§ Task description
Return every line of the records below verbatim, keeping the original order and line breaks.

§ Extracted entries
◆ ◆ ◆ ◆

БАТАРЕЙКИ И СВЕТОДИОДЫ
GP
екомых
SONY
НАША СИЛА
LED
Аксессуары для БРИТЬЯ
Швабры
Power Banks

◆ ◆ ◆ ◆

§ Solution for this exercise
БАТАРЕЙКИ И СВЕТОДИОДЫ
GP
екомых
SONY
НАША СИЛА
LED
Аксессуары для БРИТЬЯ
Швабры
Power Banks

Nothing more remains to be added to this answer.